Fabrizio Gifuni. Ieri piccolo principe, oggi corpo e voce (ancora voce) de “L’ingegner Gadda va alla guerra (o della tragica istoria di Amleto Pirobutirro)”, lo spettacolo che ha illuminato, per la regia di Giuseppe Bertolucci – il buio scenico del teatro Bonci di Cesena. Quello che si sa, è che la pièce è un viaggio che va dai diari di guerra di Carlo Emilio Gadda all’Amleto: un viaggio testimonianza nella tragedia della lucidità nel mondo capovolto. Una sorta di “pastiche al quadrato”, nel senso che il testo finale è il risultato di una sapiente opera di composizione, principalmente basata su alcuni riferimenti ad Amleto, sul diario di guerra dell’autore e sull’istrionico pamphlet Eros e Priapo.

 

 

La grandezza della letteratura, spesso, si compie nella contaminatio: leggo un testo che rompe le righe e mi porta fuori, in altri spazi. Questo Gadda è un Amleto. Qual è il filo che unisce l’Italia alla Danimarca?

 

“Amleto, per Gadda, è qualcosa in più di una semplice passione letteraria: per tutta la vita legge il testo di Shakespeare. E’ come se Gadda, nel principe di Danimarca, avesse trovati una serie di tratti, di somiglianza con la figura del Bardo. Per molti elementi che li avvicinano, Gadda si identifica in Amleto: entrambi hanno lo stesso carattere nevrotico e malinconico, hanno uno spessore intellettuale, vivono un rapporto malato con le rispettive madri. Madri che vengono messe al centro di una ragnatela di bugie. Infine, il vero motore: tanto Amleto quanto Gadda, per resistere a un dolore, sono costretti a simulare una forma di pazzia. Gadda, quando risale dal pozzo buio, decide di scatenare – nel senso di togliere le catene – la sua lingua. Una lingua fantasmagorica, unica al mondo. una lingua che non era mai apparsa sul territorio italiano”.

 

Una lingua che nasce dalle macerie. Si redime, Gadda, seguendo l’esempio dell’Enrico IV di Pirandello?

RICHIESTA SCRITTA: Per favore, riporta il brano su Gadda partendo da "Fabrizio Gifuni. Ieri" e chiudendo dopo "Eros e Priapo.", aggiornandolo in modo che "pièce" diventi "rappresentazione". L'elenco non ha alcun rapporto con il brano.

MATERIALE FORNITO:
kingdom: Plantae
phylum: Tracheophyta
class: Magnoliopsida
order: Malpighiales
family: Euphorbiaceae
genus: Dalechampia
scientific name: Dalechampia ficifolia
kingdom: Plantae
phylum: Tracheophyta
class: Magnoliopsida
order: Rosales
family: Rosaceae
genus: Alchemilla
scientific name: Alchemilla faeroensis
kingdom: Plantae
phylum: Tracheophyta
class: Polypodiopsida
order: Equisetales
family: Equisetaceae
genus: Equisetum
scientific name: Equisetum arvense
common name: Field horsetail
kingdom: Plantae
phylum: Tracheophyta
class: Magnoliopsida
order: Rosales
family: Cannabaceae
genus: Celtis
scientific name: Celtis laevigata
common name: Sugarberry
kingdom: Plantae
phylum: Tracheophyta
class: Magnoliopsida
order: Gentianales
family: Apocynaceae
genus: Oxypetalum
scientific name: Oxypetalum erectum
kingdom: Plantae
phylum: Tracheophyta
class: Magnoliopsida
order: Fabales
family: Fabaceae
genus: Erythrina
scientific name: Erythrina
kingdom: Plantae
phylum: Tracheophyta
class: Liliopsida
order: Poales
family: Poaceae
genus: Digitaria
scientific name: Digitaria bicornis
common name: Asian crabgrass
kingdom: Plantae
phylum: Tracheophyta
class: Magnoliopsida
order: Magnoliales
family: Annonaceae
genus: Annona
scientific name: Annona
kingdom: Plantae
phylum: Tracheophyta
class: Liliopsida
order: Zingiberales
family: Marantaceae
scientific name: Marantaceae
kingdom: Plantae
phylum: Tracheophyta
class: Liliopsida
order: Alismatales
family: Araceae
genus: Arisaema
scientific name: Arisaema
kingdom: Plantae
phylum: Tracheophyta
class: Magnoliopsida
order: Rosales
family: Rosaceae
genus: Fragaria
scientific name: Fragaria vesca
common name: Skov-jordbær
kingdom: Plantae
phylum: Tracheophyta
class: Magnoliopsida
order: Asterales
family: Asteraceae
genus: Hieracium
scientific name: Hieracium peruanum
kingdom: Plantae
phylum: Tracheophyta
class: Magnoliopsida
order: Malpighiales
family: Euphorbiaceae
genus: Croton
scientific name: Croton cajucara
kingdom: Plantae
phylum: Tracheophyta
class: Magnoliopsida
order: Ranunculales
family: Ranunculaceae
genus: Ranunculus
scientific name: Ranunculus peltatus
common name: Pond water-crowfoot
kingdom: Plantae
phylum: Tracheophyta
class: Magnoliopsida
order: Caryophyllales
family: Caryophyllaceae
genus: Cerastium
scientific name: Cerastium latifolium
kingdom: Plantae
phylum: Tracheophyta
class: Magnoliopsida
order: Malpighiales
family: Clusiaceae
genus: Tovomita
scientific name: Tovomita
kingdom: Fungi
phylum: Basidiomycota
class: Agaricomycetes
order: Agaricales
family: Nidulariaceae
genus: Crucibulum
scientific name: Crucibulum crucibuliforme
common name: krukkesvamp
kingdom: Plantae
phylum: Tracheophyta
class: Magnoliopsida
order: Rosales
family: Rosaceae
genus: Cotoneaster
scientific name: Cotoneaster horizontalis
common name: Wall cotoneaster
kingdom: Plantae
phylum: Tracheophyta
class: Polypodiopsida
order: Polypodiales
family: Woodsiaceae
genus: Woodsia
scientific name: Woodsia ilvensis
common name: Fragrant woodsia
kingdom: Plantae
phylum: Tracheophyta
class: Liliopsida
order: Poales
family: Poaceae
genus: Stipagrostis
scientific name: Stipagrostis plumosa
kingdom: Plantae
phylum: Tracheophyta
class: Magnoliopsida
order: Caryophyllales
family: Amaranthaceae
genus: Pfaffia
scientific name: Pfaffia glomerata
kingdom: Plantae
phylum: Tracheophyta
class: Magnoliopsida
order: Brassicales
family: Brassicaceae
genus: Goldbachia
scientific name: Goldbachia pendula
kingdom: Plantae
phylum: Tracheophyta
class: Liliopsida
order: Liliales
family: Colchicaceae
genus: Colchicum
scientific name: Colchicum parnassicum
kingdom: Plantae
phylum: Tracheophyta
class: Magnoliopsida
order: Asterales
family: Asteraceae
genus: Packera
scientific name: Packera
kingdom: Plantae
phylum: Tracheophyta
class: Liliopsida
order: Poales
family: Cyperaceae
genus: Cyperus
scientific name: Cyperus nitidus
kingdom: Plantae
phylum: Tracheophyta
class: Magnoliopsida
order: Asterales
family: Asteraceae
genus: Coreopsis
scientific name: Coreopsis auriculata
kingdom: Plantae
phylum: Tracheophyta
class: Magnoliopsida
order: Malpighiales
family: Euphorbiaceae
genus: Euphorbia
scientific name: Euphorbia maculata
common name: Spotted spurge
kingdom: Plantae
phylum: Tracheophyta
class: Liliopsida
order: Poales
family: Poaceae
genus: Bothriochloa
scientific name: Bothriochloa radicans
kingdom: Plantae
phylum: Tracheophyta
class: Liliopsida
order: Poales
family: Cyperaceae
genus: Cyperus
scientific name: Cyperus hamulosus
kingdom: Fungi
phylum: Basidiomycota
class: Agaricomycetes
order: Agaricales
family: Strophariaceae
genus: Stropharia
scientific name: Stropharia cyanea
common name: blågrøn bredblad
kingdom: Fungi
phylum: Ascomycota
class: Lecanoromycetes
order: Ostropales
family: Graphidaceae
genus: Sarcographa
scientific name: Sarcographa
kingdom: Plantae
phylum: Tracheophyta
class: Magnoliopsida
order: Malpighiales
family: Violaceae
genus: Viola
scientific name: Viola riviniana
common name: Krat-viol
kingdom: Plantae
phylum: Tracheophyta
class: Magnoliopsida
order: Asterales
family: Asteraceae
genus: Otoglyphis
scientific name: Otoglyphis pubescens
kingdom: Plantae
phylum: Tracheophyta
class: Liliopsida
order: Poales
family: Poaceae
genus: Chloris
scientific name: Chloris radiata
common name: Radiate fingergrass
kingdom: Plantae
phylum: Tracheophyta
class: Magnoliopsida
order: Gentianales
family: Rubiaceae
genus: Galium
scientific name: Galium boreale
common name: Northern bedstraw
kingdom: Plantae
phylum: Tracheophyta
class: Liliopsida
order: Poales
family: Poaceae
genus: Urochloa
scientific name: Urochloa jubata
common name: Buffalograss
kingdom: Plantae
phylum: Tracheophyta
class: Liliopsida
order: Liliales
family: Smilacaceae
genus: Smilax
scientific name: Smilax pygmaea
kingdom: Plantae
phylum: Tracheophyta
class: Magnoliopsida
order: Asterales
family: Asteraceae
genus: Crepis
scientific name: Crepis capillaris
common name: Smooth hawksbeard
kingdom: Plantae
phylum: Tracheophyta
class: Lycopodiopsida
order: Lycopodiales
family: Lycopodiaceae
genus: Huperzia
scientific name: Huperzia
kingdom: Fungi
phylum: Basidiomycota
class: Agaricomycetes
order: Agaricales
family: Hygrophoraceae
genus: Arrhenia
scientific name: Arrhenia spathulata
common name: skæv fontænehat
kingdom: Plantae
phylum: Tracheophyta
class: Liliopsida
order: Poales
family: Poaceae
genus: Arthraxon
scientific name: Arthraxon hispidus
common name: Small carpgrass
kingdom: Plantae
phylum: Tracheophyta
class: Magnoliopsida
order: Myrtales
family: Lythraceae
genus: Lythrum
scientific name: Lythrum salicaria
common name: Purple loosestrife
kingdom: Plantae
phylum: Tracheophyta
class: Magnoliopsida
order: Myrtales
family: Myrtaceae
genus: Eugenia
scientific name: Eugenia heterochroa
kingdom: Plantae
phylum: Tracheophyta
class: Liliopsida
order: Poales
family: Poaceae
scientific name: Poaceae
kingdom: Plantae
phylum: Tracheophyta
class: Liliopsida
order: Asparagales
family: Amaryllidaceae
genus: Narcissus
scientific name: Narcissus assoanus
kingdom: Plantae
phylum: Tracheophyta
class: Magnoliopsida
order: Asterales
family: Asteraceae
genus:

LA RISPOSTA:
Fabrizio Gifuni. Ieri piccolo principe, oggi corpo e voce (ancora voce) de “L’ingegner Gadda va alla guerra (o della tragica istoria di Amleto Pirobutirro)”, lo spettacolo che ha illuminato, per la regia di Giuseppe Bertolucci – il buio scenico del teatro Bonci di Cesena. Quello che si sa, è che la rappresentazione è un viaggio che va dai diari di guerra di Carlo Emilio Gadda all’Amleto: un viaggio testimonianza nella tragedia della lucidità nel mondo capovolto. Una sorta di “pastiche al quadrato”, nel senso che il testo finale è il risultato di una sapiente opera di composizione, principalmente basata su alcuni riferimenti ad Amleto, sul diario di guerra dell’autore e sull’istrionico pamphlet Eros e Priapo.